Gauke Suggests a Managed No-Deal Brexit Is ‘Magical Thinking’
(Bloomberg) -- Justice Secretary David Gauke suggested that a so-called managed no-deal Brexit is “magical thinking,” and hinted he’d quit U.K. Prime Minister Theresa May’s Cabinet if she opted to crash out of the European Union without an agreement in March.
Gauke confirmed in an interview with the BBC on Friday he’d told Cabinet this week ministers should “slay unicorns,” referring to a managed no-deal Brexit. He defined it as “an idea that there is a deal there, or there is a route forward that is just based on a degree of magical thinking and doesn’t actually exist.”
“Unicorns have got their place, but I don’t think mythical creatures are the sound basis of government policy,” Gauke told the BBC. “At this point we have to face up to what the hard choices are.”
Gauke’s remarks further expose the divisions among ministers as a key parliamentary vote on May’s Brexit deal approaches. Work and Pensions Secretary Amber Rudd said Wednesday she sees a “plausible” case for a second referendum if Parliament can’t rally behind any solution. In response, pro-Brexit Cabinet minister Andrea Leadsom advocated a managed no-deal Brexit, with a series of side agreements to mitigate the adverse affects.
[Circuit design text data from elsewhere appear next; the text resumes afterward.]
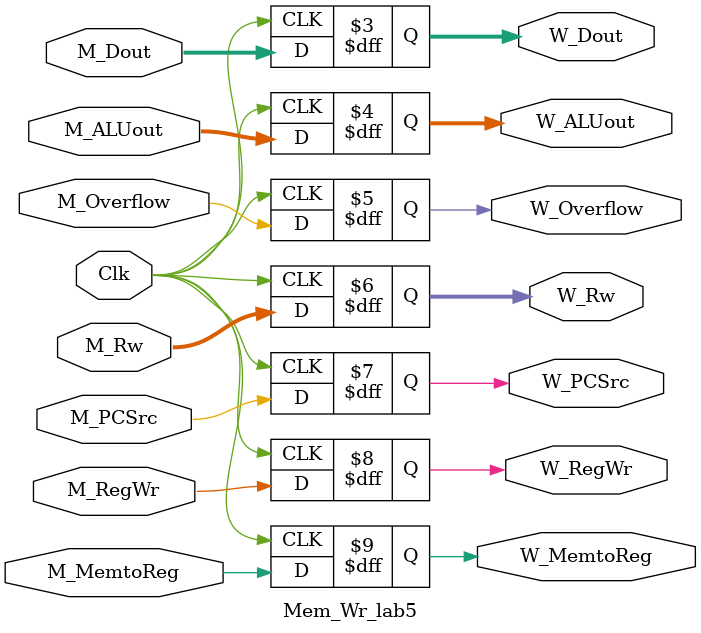
<source format=v>
`timescale 1ns / 1ps
module Mem_Wr_lab5(
			input Clk,
			input [31:0] M_Dout,
			input [31:0] M_ALUout,
			input M_Overflow,
			input [4:0] M_Rw,
			input M_PCSrc,
			output reg [31:0] W_Dout,
			output reg [31:0] W_ALUout,
			output reg W_Overflow,
			output reg [4:0] W_Rw,
			output reg W_PCSrc,

			input M_RegWr,
	 		input M_MemtoReg,
	 		output reg W_RegWr,
	 		output reg W_MemtoReg
    );
	 
	 always @ (negedge Clk)
	   begin
		  W_Dout  <= M_Dout;
		  W_ALUout   <= M_ALUout;
		  W_Overflow <= M_Overflow;
		  W_Rw  <=  M_Rw;
		  W_RegWr <= M_RegWr;
		  W_MemtoReg <= M_MemtoReg;
		  W_PCSrc <= M_PCSrc;
	   end
	 
	 initial begin							//
	   W_Dout = 32'h0; W_ALUout = 32'h0; W_Overflow = 0; W_Rw = 0;
	   W_RegWr = 0; W_MemtoReg = 0; W_PCSrc = 0;
	 end
	 
endmodule

</source>
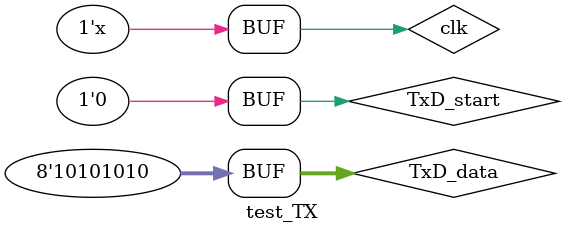
<source format=v>
`timescale 1ns / 1ps


module test_TX;

	// Inputs
	reg clk;
	reg TxD_start;
	reg [7:0] TxD_data;

	// Outputs
	wire TxD;
	wire TxD_busy;

	// Instantiate the Unit Under Test (UUT)
	UART_Tx uut (
		.clk(clk), 
		.TxD_start(TxD_start), 
		.TxD_data(TxD_data), 
		.TxD(TxD), 
		.TxD_busy(TxD_busy)
	);

	initial begin
		// Initialize Inputs
		clk = 0;
		TxD_start = 0;
		TxD_data = 0;

		// Wait 100 ns for global reset to finish
		#100;
        
		// Add stimulus here
		TxD_data = 8'b10101010;
		TxD_start = 1'b1;
		#10;
		TxD_start = 1'b0;
		
	end
	
	always begin
		clk = ~clk;
		#5;
	end
      
endmodule


</source>
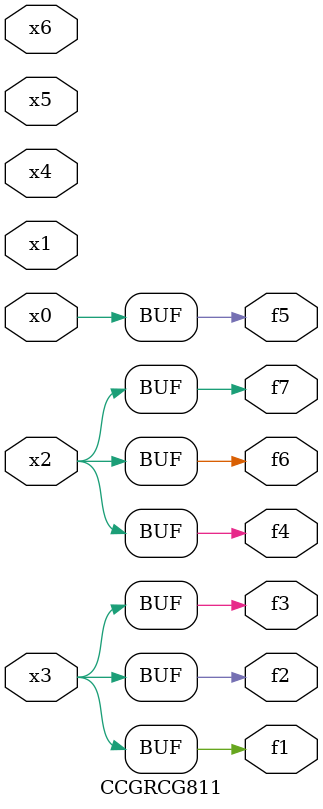
<source format=v>
module CCGRCG811(
	input x0, x1, x2, x3, x4, x5, x6,
	output f1, f2, f3, f4, f5, f6, f7
);
	assign f1 = x3;
	assign f2 = x3;
	assign f3 = x3;
	assign f4 = x2;
	assign f5 = x0;
	assign f6 = x2;
	assign f7 = x2;
endmodule

</source>
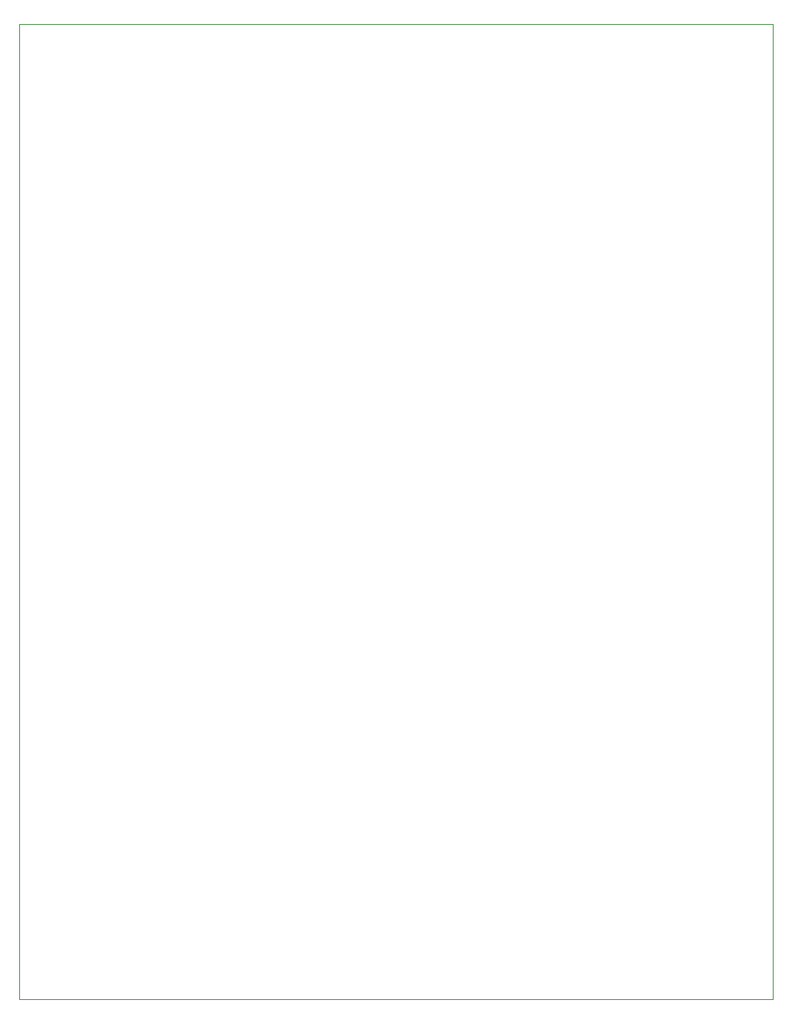
<source format=gbr>
G04 PROTEUS GERBER X2 FILE*
%TF.GenerationSoftware,Labcenter,Proteus,8.15-SP1-Build34318*%
%TF.CreationDate,2023-12-31T19:58:16+00:00*%
%TF.FileFunction,NonPlated,0,1,NPTH*%
%TF.FilePolarity,Positive*%
%TF.Part,Single*%
%TF.SameCoordinates,{e2e6dbda-19b2-4580-b6bd-56b35323d263}*%
%FSLAX45Y45*%
%MOMM*%
G01*
%TA.AperFunction,Profile*%
%ADD71C,0.101600*%
%TD.AperFunction*%
D71*
X-8556680Y-350000D02*
X-593320Y-350000D01*
X-593320Y+9950000D01*
X-8556680Y+9950000D01*
X-8556680Y-350000D01*
M02*

</source>
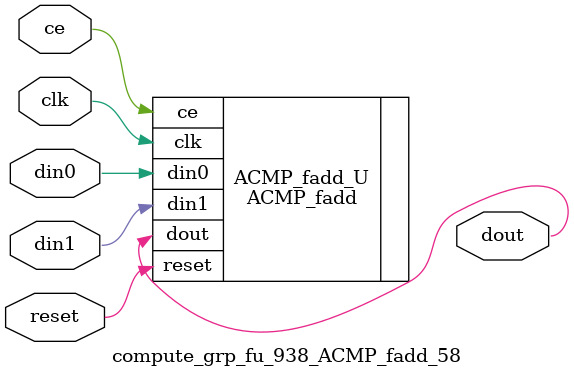
<source format=v>

`timescale 1 ns / 1 ps
module compute_grp_fu_938_ACMP_fadd_58(
    clk,
    reset,
    ce,
    din0,
    din1,
    dout);

parameter ID = 32'd1;
parameter NUM_STAGE = 32'd1;
parameter din0_WIDTH = 32'd1;
parameter din1_WIDTH = 32'd1;
parameter dout_WIDTH = 32'd1;
input clk;
input reset;
input ce;
input[din0_WIDTH - 1:0] din0;
input[din1_WIDTH - 1:0] din1;
output[dout_WIDTH - 1:0] dout;



ACMP_fadd #(
.ID( ID ),
.NUM_STAGE( 4 ),
.din0_WIDTH( din0_WIDTH ),
.din1_WIDTH( din1_WIDTH ),
.dout_WIDTH( dout_WIDTH ))
ACMP_fadd_U(
    .clk( clk ),
    .reset( reset ),
    .ce( ce ),
    .din0( din0 ),
    .din1( din1 ),
    .dout( dout ));

endmodule

</source>
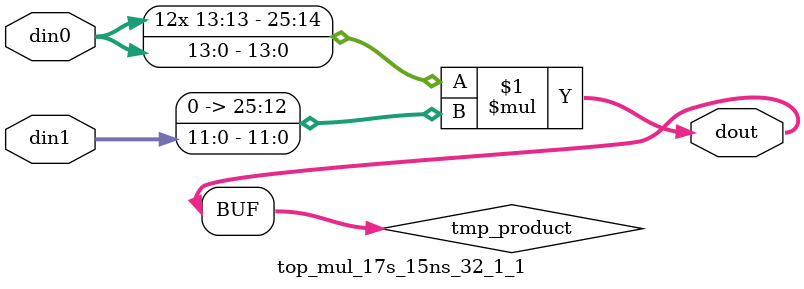
<source format=v>

`timescale 1 ns / 1 ps

 (* use_dsp = "no" *)  module top_mul_17s_15ns_32_1_1(din0, din1, dout);
parameter ID = 1;
parameter NUM_STAGE = 0;
parameter din0_WIDTH = 14;
parameter din1_WIDTH = 12;
parameter dout_WIDTH = 26;

input [din0_WIDTH - 1 : 0] din0; 
input [din1_WIDTH - 1 : 0] din1; 
output [dout_WIDTH - 1 : 0] dout;

wire signed [dout_WIDTH - 1 : 0] tmp_product;


























assign tmp_product = $signed(din0) * $signed({1'b0, din1});









assign dout = tmp_product;





















endmodule

</source>
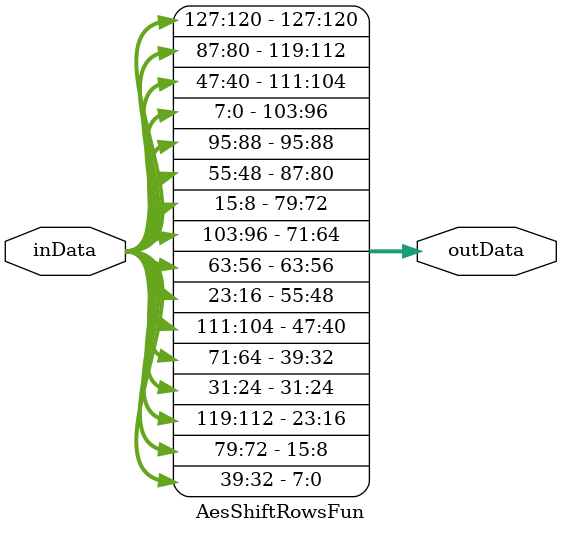
<source format=v>
module AesShiftRowsFun (
	input	wire	[127:0]	inData,	
    output	wire	[127:0]	outData 
);

    assign outData[127:120] = inData[127:120];
    assign outData[119:112] = inData[ 87: 80];
    assign outData[111:104] = inData[ 47: 40];
    assign outData[103: 96] = inData[  7:  0];
	
    assign outData[ 95: 88] = inData[ 95: 88];
    assign outData[ 87: 80] = inData[ 55: 48];
    assign outData[ 79: 72] = inData[ 15:  8];
    assign outData[ 71: 64] = inData[103: 96];
	
    assign outData[ 63: 56] = inData[ 63: 56];
    assign outData[ 55: 48] = inData[ 23: 16];
    assign outData[ 47: 40] = inData[111:104];
    assign outData[ 39: 32] = inData[ 71: 64];
	
    assign outData[ 31: 24] = inData[ 31: 24];
    assign outData[ 23: 16] = inData[119:112];
    assign outData[ 15:  8] = inData[ 79: 72];
    assign outData[  7:  0] = inData[ 39: 32];

endmodule
</source>
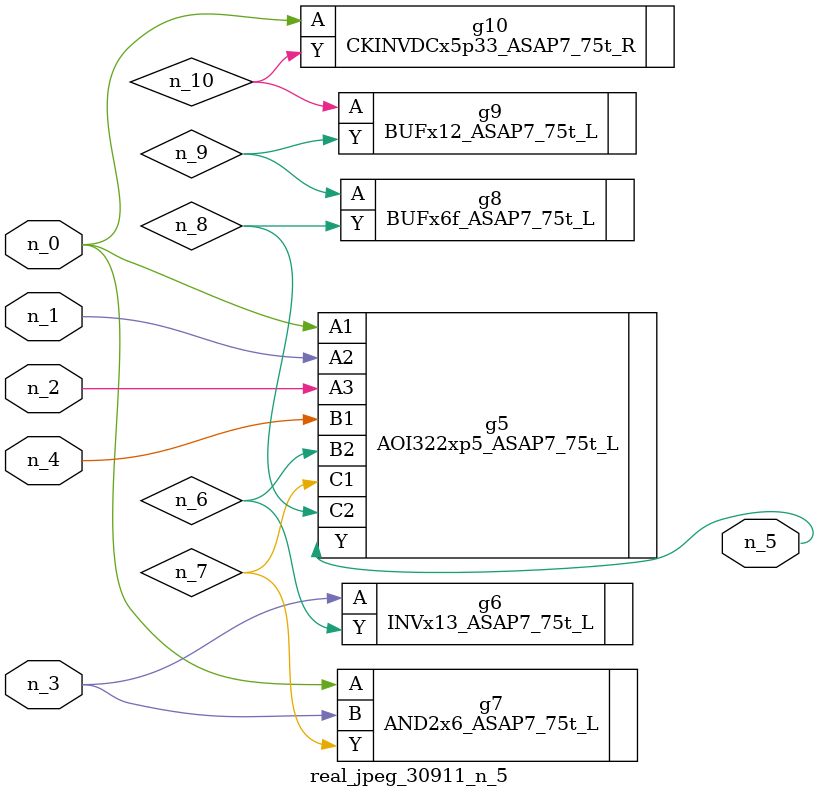
<source format=v>
module real_jpeg_30911_n_5 (n_4, n_0, n_1, n_2, n_3, n_5);

input n_4;
input n_0;
input n_1;
input n_2;
input n_3;

output n_5;

wire n_8;
wire n_6;
wire n_7;
wire n_10;
wire n_9;

AOI322xp5_ASAP7_75t_L g5 ( 
.A1(n_0),
.A2(n_1),
.A3(n_2),
.B1(n_4),
.B2(n_6),
.C1(n_7),
.C2(n_8),
.Y(n_5)
);

AND2x6_ASAP7_75t_L g7 ( 
.A(n_0),
.B(n_3),
.Y(n_7)
);

CKINVDCx5p33_ASAP7_75t_R g10 ( 
.A(n_0),
.Y(n_10)
);

INVx13_ASAP7_75t_L g6 ( 
.A(n_3),
.Y(n_6)
);

BUFx6f_ASAP7_75t_L g8 ( 
.A(n_9),
.Y(n_8)
);

BUFx12_ASAP7_75t_L g9 ( 
.A(n_10),
.Y(n_9)
);


endmodule
</source>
“There are genuinely different approaches as to what our second choice would be" on Brexit within Cabinet, Gauke said. He pushed back against Leadsom’s suggestion, saying a managed no deal would necessarily include two of the elements Brexit supporters hate the most about the divorce terms negotiated with Brussels: an exit payment of tens of billions of pounds, and the so-called backstop arrangement for the post-Brexit Irish border.
May this month deferred a vote on her deal in the House of Commons, acknowledging she couldn’t win it, and vowed to secure further reassurances from Brussels.
The vote is now scheduled for the week starting Jan. 14. If she loses, May has warned the alternatives to her deal are a no-deal Brexit or no Brexit at all -- the default position is for Britain to exit without agreement on March 29.
“Making a conscious decision to proceed with no deal would not be the responsible course of action,” Gauke said. Asked if he would stay in the Cabinet, he said: “It would be very difficult for me in those circumstances.”